Original Paper Information:
SPINE: Soft Piecewise Interpretable Neural Equations
Published 2021-11-20T16:18:00 00:00.
Category: Computer Science
[‘Jasdeep Singh Grover’, ‘Harsh Minesh Domadia’, ‘Raj Anant Tapase’, ‘Grishma Sharma’]
Relu Fully Connected Networks are ubiquitous but uninterpretable because theyfit piecewise linear functions emerging from multi-layered structures andcomplex interactions of model weights. This paper takes a novel approach topiecewise fits by using set operations on individual pieces(parts). This isdone by approximating canonical normal forms and using the resultant as amodel. This gives special advantages like (a)strong correspondence ofparameters to pieces of the fit function(High Interpretability); (b)ability tofit any combination of continuous functions as pieces of the piecewisefunction(Ease of Design); (c)ability to add new non-linearities in a targetedregion of the domain(Targeted Learning); (d)simplicity of an equation whichavoids layering. It can also be expressed in the general max-min representationof piecewise linear functions which gives theoretical ease and credibility.This architecture is tested on simulated regression and classification tasksand benchmark datasets including UCI datasets, MNIST, FMNIST, and CIFAR 10.This performance is on par with fully connected architectures. It can find avariety of applications where fully connected layers must be replaced byinterpretable layers.
Context On This Paper:
The main objective of this paper is to introduce a novel approach to piecewise fits in Relu Fully Connected Networks that enhances interpretability and ease of design. The research question is whether using set operations on individual pieces can improve the interpretability of these networks. The methodology involves approximating canonical normal forms and using the resultant as a model, which allows for strong correspondence of parameters to pieces of the fit function, the ability to fit any combination of continuous functions as pieces of the piecewise function, targeted learning, and simplicity of an equation. The architecture is tested on simulated regression and classification tasks and benchmark datasets, and the results show that it performs on par with fully connected architectures. The conclusion is that this approach can find a variety of applications where fully connected layers must be replaced by interpretable layers.

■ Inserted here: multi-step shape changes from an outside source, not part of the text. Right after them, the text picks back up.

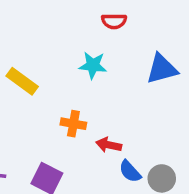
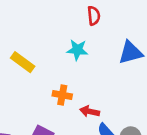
red semicircle: (114, 21) -> (94, 16), turned -96

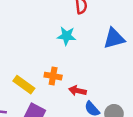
yellow rectangle: (23, 62) -> (24, 85), moved

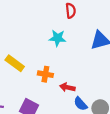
yellow rectangle: (24, 85) -> (15, 63), moved

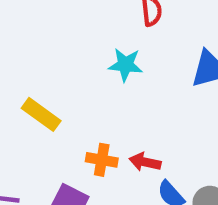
orange cross: (45, 74) -> (102, 160), moved

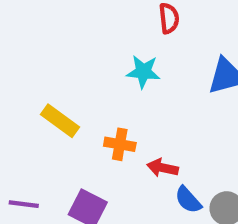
orange cross: (102, 160) -> (120, 144), moved

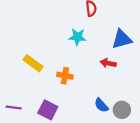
red arrow: (163, 168) -> (108, 63), moved

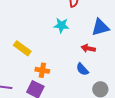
orange cross: (65, 76) -> (42, 70), moved
blue semicircle: (101, 105) -> (82, 69), moved

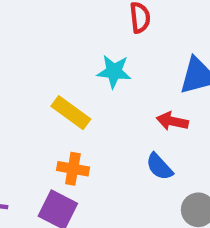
yellow rectangle: (22, 48) -> (71, 113), moved

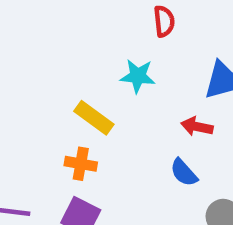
orange cross: (73, 169) -> (81, 164), moved

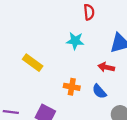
yellow rectangle: (94, 118) -> (33, 63), moved
orange cross: (81, 164) -> (72, 87), moved

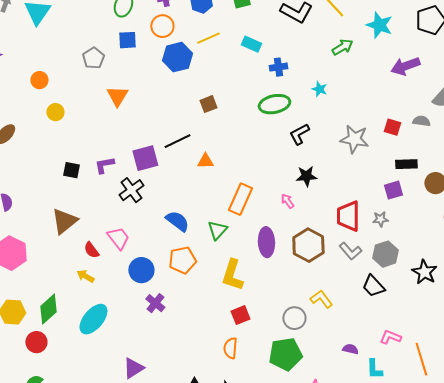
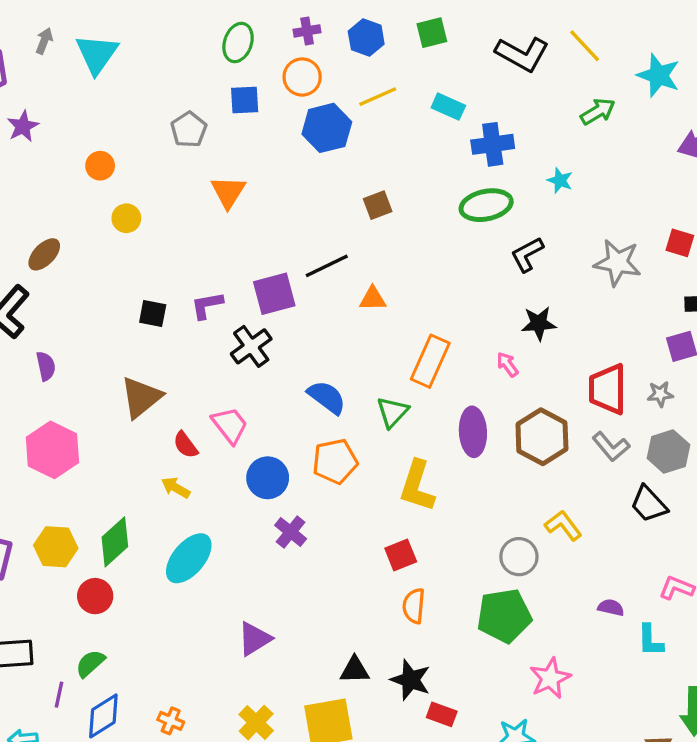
blue cross: (278, 67) -> (493, 144), size x1.4
red square: (240, 315) -> (401, 555), moved

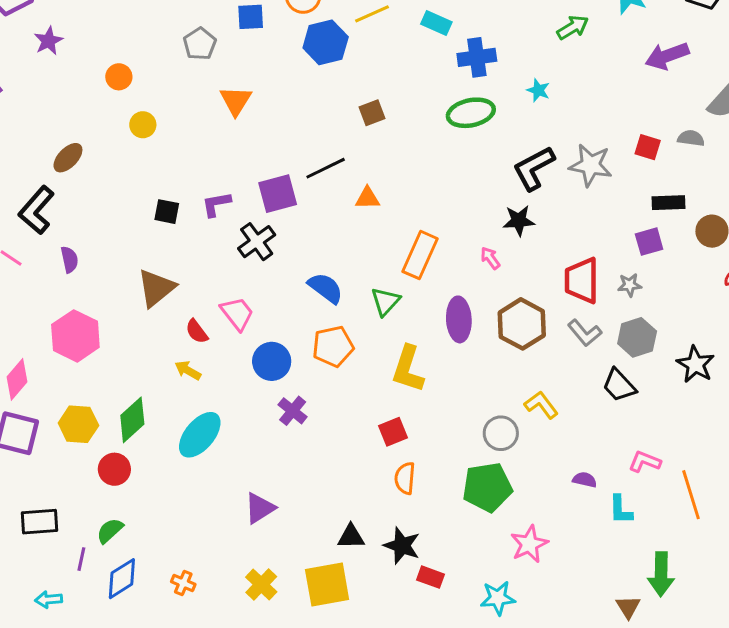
black L-shape: (527, 254) -> (534, 168), moved, size x1.4

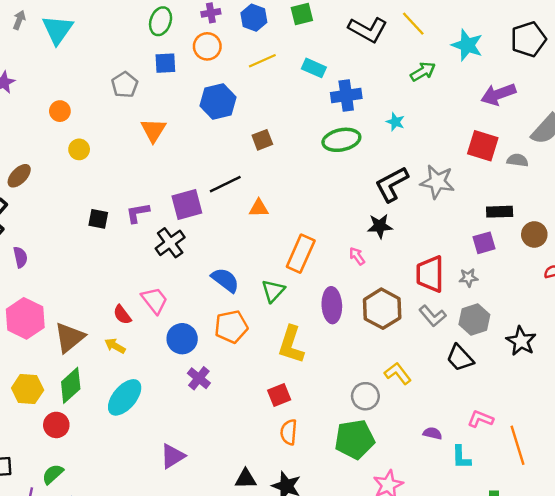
blue hexagon: (326, 42) -> (218, 101), moved
red square: (648, 147) -> (483, 146), moved, size x1.5
brown triangle: (156, 288) -> (69, 337), moved

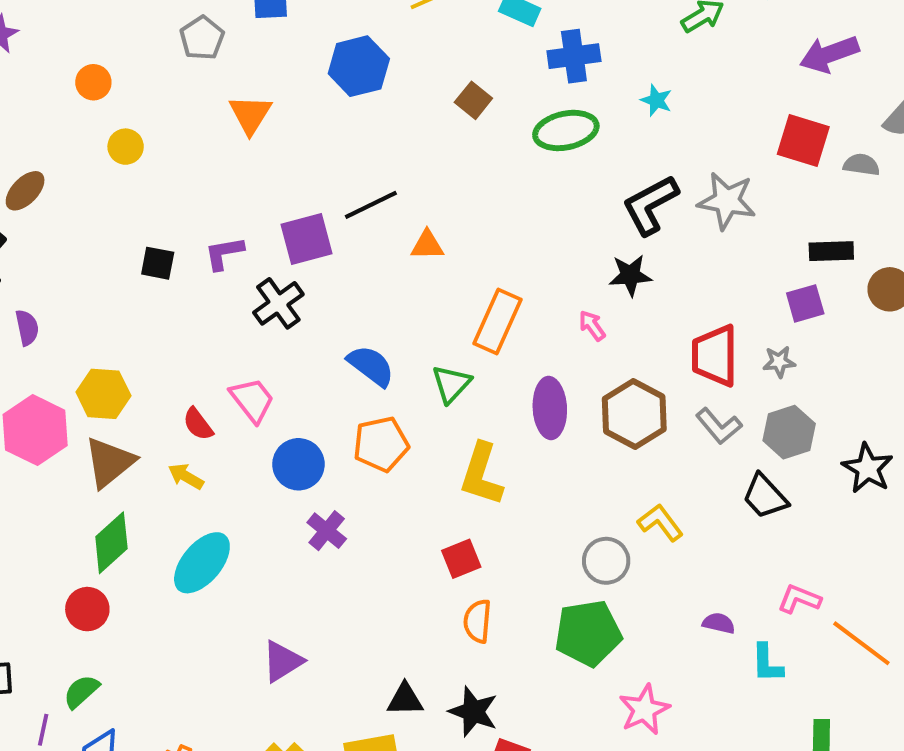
brown square: (262, 140) -> (473, 100), moved, turned -30
yellow hexagon: (28, 389) -> (103, 394), moved
orange line: (518, 445) -> (861, 643), turned -36

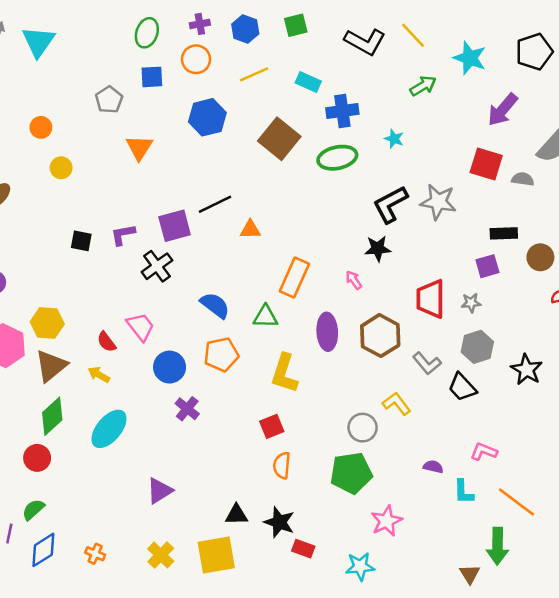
purple arrow: (829, 54) -> (503, 110), turned -30
brown square: (473, 100) -> (279, 139), size x1.8
green triangle: (451, 384) -> (265, 317), turned 48
gray L-shape: (719, 426) -> (427, 363), moved
orange line: (861, 643) -> (516, 502), moved

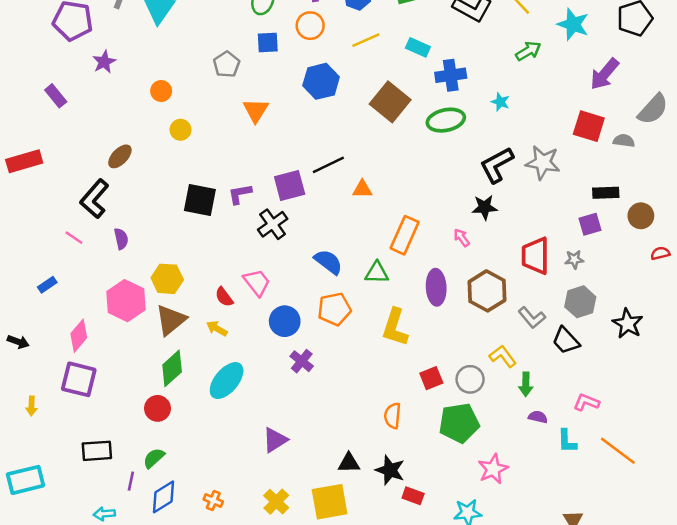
black square: (81, 241) -> (200, 200), size x1.6
red square: (272, 426) -> (431, 378), moved
green arrow: (498, 546) -> (526, 384), moved, size x0.7

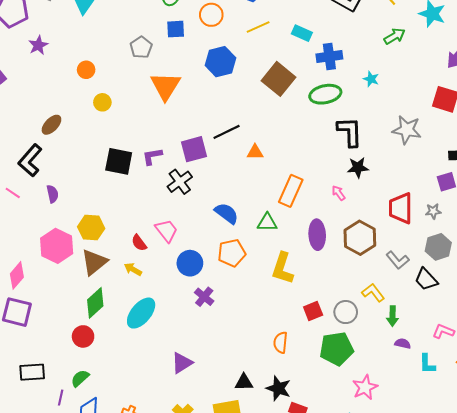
orange triangle: (256, 110) -> (165, 86), size x1.4
black L-shape: (497, 165) -> (350, 132), moved, turned 116

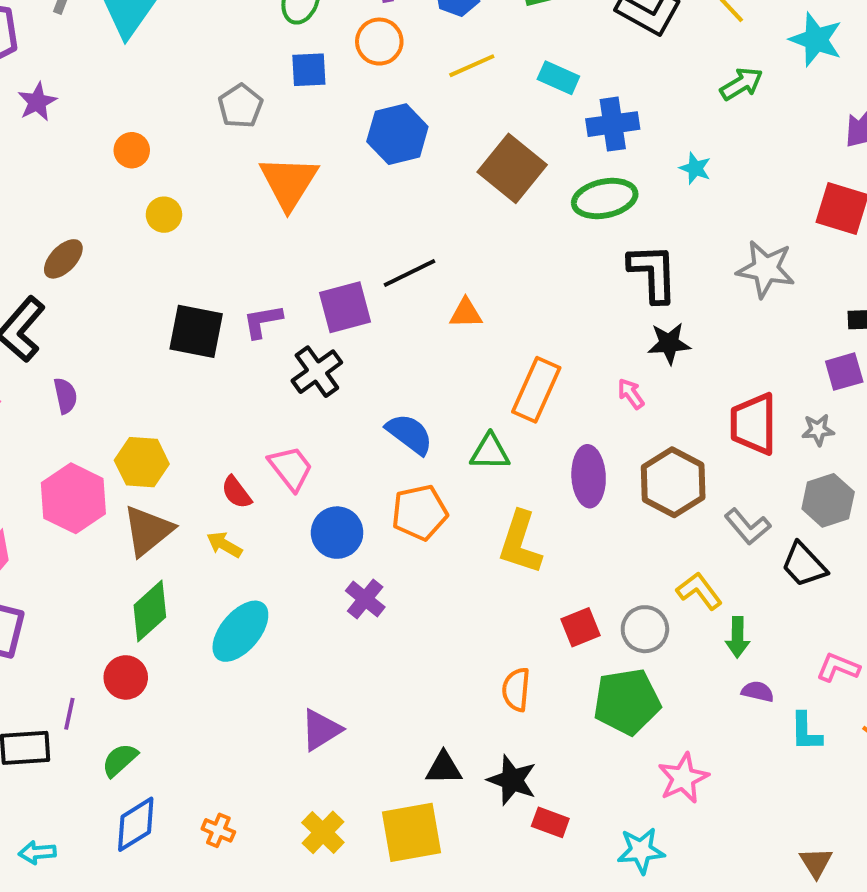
purple line: (61, 398) -> (69, 714), moved

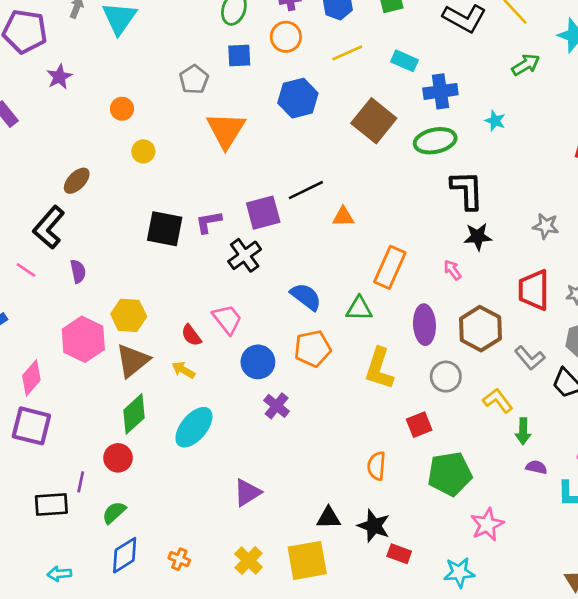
gray star: (766, 269) -> (546, 226), moved, size x0.7
gray circle: (645, 629) -> (446, 377), moved

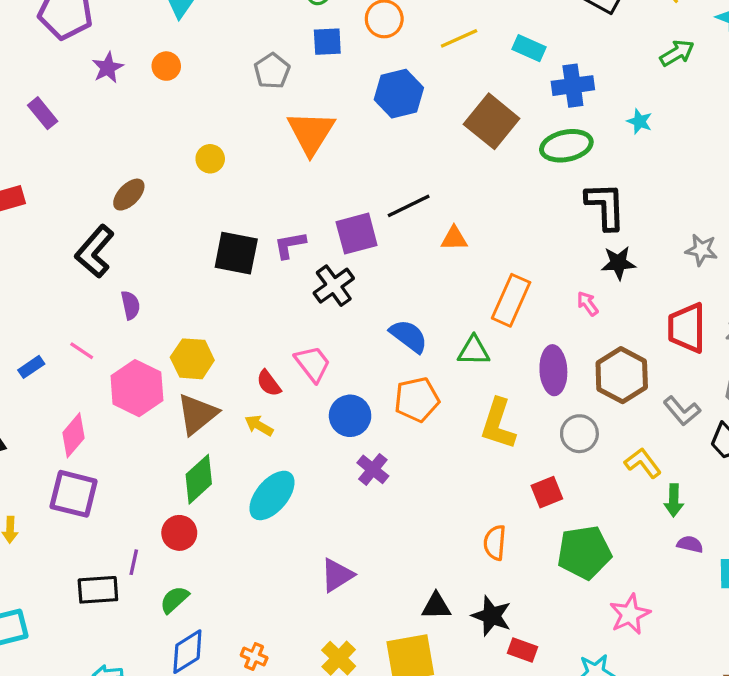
orange circle: (122, 109) -> (166, 66), moved
pink line: (26, 270) -> (82, 351), moved

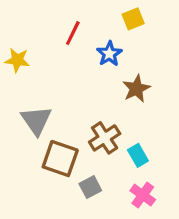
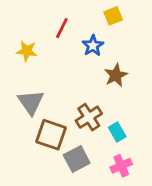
yellow star: (17, 60) -> (27, 51), moved
gray square: (90, 187) -> (77, 159), size x1.4
pink cross: (143, 195) -> (121, 166), turned 30

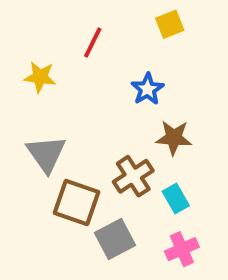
blue star: (93, 46) -> (147, 89), moved
brown star: (116, 75) -> (174, 138), moved, turned 30

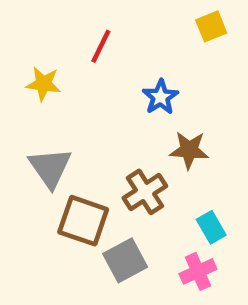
yellow square: (170, 24) -> (211, 26), moved
cyan rectangle: (176, 198) -> (211, 227), moved

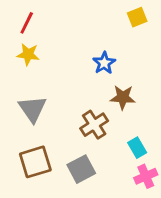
red line: (101, 46) -> (27, 23), moved
brown square: (83, 221) -> (35, 162), moved, turned -36
pink cross: (198, 271) -> (146, 176), moved

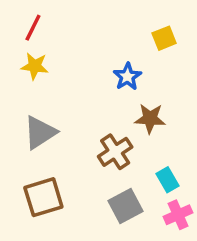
yellow square: (137, 17) -> (164, 38), moved
gray triangle: (32, 109) -> (40, 133), turned 32
gray square: (81, 169) -> (126, 206), moved

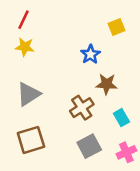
cyan rectangle: (168, 180) -> (121, 118), moved

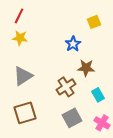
pink cross: (126, 152) -> (102, 123), turned -35

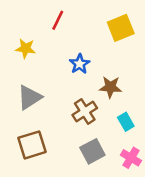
red line: (19, 16) -> (58, 20), moved
yellow square: (94, 22) -> (121, 28), size x1.5
blue star: (73, 44) -> (80, 64), moved

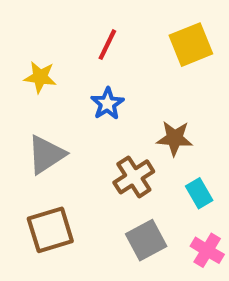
red line: (58, 20) -> (107, 45), moved
blue star: (80, 64) -> (107, 104), moved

The paper introduces a novel approach to piecewise fits using set operations on individual pieces, resulting in a model that is highly interpretable and easy to design. This approach allows for the addition of new non-linearities in a targeted region of the domain, making it ideal for targeted learning. The architecture is tested on various datasets and performs on par with fully connected architectures. This approach can find a variety of applications where fully connected layers must be replaced by interpretable layers, making it a valuable tool for small businesses looking to incorporate AI into their operations.
About The Authors:
Jasdeep Singh Grover is a renowned scientist in the field of Artificial Intelligence (AI). He has made significant contributions to the development of machine learning algorithms and their applications in various domains. Jasdeep has a Ph.D. in Computer Science from the University of California, Berkeley, and has worked with several leading tech companies, including Google and Microsoft. He is currently a professor at Stanford University, where he leads a research group focused on AI and machine learning.Harsh Minesh Domadia is a rising star in the field of AI. He has a Master’s degree in Computer Science from the Massachusetts Institute of Technology (MIT) and has worked with several startups in the AI space. Harsh is known for his work on natural language processing and has developed several algorithms that can understand and generate human-like language. He is currently a research scientist at OpenAI, where he is working on developing AI systems that can reason and solve complex problems.Raj Anant Tapase is a leading researcher in the field of AI and robotics. He has a Ph.D. in Robotics from Carnegie Mellon University and has worked with several leading robotics companies, including Boston Dynamics and iRobot. Raj is known for his work on developing intelligent robots that can learn from their environment and adapt to new situations. He is currently a professor at the University of California, Berkeley, where he leads a research group focused on AI and robotics.Grishma Sharma is a prominent scientist in the field of AI and data science. She has a Ph.D. in Computer Science from the University of Illinois at Urbana-Champaign and has worked with several leading tech companies, including Amazon and IBM. Grishma is known for her work on developing algorithms that can analyze large datasets and extract meaningful insights. She is currently a professor at the University of Texas at Austin, where she leads a research group focused on AI and data science.